Конечно, все это не имело никакого отношения к настоящему костюму исторических сарматов. Рельефы и настенные росписи Боспорского царства изображают мужчин в штанах и подпоясанных туниках, бородатых и длинноволосых. На самом деле неосарматский наряд повторял одежду врагов Польши, восточный костюм турецких и татарских воинов, позаимствованный людьми, которые хвастливо называли себя оплотом католического, европейского христианства перед лицом язычников. Величайший сарматский герой среди всех, король Ян Собеский, до сих пор почитается как “спаситель христианского мира”; в битве под Веной в 1683 году он спас осажденный город и нанес турецкому войску поражение настолько сокрушительное, что после него Османская империя никогда более не представляла серьезной угрозы для Центральной Европы. Однако в бою польские солдаты так сильно походили на своих врагов, что их обязали носить соломенные кокарды, чтобы габсбургские союзники не спутали их с турками.
Польша и сегодня настаивает на своей “европейской”, западной принадлежности, которая теперь основывается не только на католической вере, но и на подчеркнуто западных установлениях и вкусах. На поверхности от прежнего ориентализированного стиля ничего не осталось. И все же Польша – культура подспудно гораздо более восточная, чем Россия. Пока московиты прятались от монголов в своих северных лесах, поляки были уже открыты веяниям из черноморских степей. Татарский курултай, как я предполагал ранее, отчасти вдохновил Польшу на решение избирать королей на массовой сходке конных дворян. Идея “дворянской демократии”, возможно, восходит своими корнями к кочевникам, как и туманное происхождение польских гербов (кланов), а отношения между польскими правителями и городскими колониями иноземных купцов – немцев, шотландцев, евреев, армян – были отзвуком иранско-греческого симбиоза на Черном море.
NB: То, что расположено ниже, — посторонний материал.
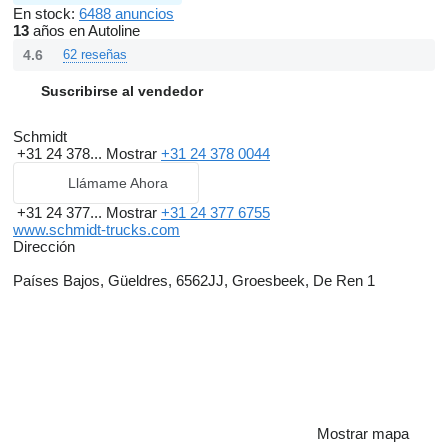
En stock:
6488 anuncios
13
años en Autoline
4.6
62 reseñas
Suscribirse al vendedor
Schmidt
+31 24 378...
Mostrar
+31 24 378 0044
Llámame Ahora
+31 24 377...
Mostrar
+31 24 377 6755
www.schmidt-trucks.com
Dirección
Países Bajos, Güeldres, 6562JJ, Groesbeek, De Ren 1
Mostrar mapa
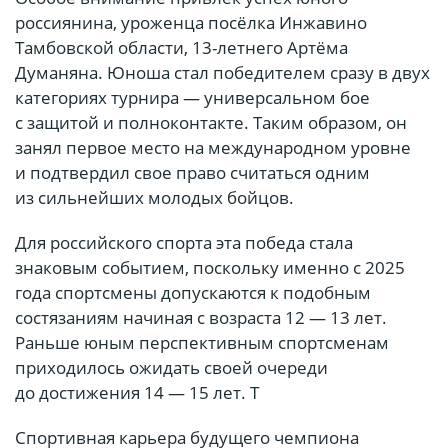
россиянина, уроженца посёлка Инжавино
Тамбовской области, 13-летнего Артёма
Думаняна. Юноша стал победителем сразу в двух
категориях турнира — универсальном бое
с защитой и полноконтакте. Таким образом, он
занял первое место на международном уровне
и подтвердил свое право считаться одним
из сильнейших молодых бойцов.
Для российского спорта эта победа стала
знаковым событием, поскольку именно с 2025
года спортсмены допускаются к подобным
состязаниям начиная с возраста 12 — 13 лет.
Раньше юным перспективным спортсменам
приходилось ожидать своей очереди
до достижения 14 — 15 лет. Т
Спортивная карьера будущего чемпиона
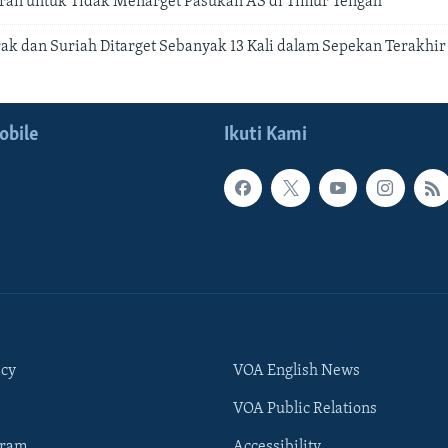
Iran untuk Tidak Menarget Pasukan AS di Timur Tengah
rak dan Suriah Ditarget Sebanyak 13 Kali dalam Sepekan Terakhir
obile
Ikuti Kami
icy
VOA English News
VOA Public Relations
gram
Accessibility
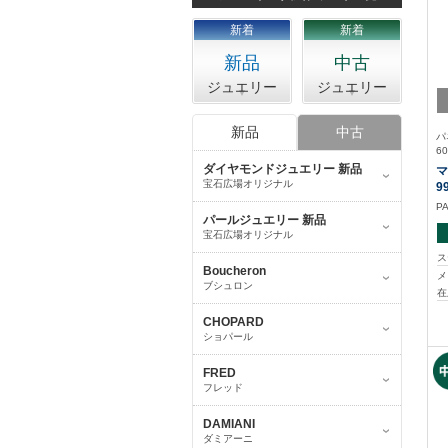
新着
新着
新品
中古
ジュエリー
ジュエリー
新品
中古
パ
60
ダイヤモンドジュエリー 新品
マ
宝石広場オリジナル
9
P
パールジュエリー 新品
宝石広場オリジナル
ス
Boucheron
メ
ブシュロン
在
CHOPARD
ショパール
FRED
フレッド
DAMIANI
ダミアーニ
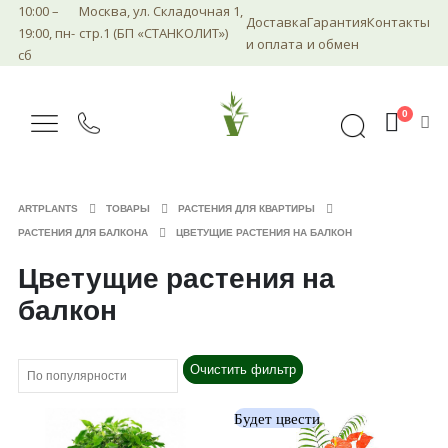
10:00 –
Москва, ул. Складочная 1,
Доставка
Гарантия
Контакты
19:00, пн-
стр.1 (БП «СТАНКОЛИТ»)
и оплата
и обмен
сб
0
ARTPLANTS
ТОВАРЫ
РАСТЕНИЯ ДЛЯ КВАРТИРЫ
РАСТЕНИЯ ДЛЯ БАЛКОНА
ЦВЕТУЩИЕ РАСТЕНИЯ НА БАЛКОН
Цветущие растения на
балкон
Очистить фильтр
Будет цвести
В конце XVIII века сарматзим рухнул под тяжестью собственной глупости. Но, падая, он разрушил и саму Польшу, и ту независимость, ради которой знать так яростно сражалась на протяжении многих столетий.
Уже долгие годы было очевидно, что, если угасающая Речь Посполитая не будет реформирована и модернизирована, Польша распадется и ее аннексируют соседи. Россия в правление Екатерины II уже
Утверждение, что вся знать сопротивлялась реформам как класс, неверно. К 1791 году американская и французская революции сделали образованных поляков сторонниками преобразований, и немалая часть шляхты поддерживала короля, понимая, что без радикальных перемен нация обречена. Члены сейма, которые на голосовании приняли Конституцию, упразднив дворянские привилегии, и сами были аристократами. Но влиятельные сарматские семьи по‑прежнему были ослеплены своим высокомерием. Не Россия, а реформа или “иноземные”, “якобинские” принципы казались им угрозой существованию Польши. Раз шляхта утратила свою независимость, следовательно, польская независимость также была утрачена, поскольку шляхта и была нацией.
В 1792 году группа сарматских магнатов, большинство которых было из Восточной Польши (нынешней Украины), обратилась к Екатерине II с просьбой об интервенции. Они подняли знамя против короля Станислава Августа, совершив государственный переворот, известный как Тарговицкая конфедерация, и около ста тысяч русских войск хлынули через границу. Затем последовал Второй раздел; отчаянное, но безуспешное восстание 1794 года, возглавленное Тадеушем Костюшко; затем Третий раздел, который стер Польшу с карты Европы на 123 года. Короче говоря, сарматизм привел именно к тому, чего его ультраконсервативный патриотизм стремился предотвратить. Он позволил иноземцам уничтожить Польшу и упразднить польскую независимость.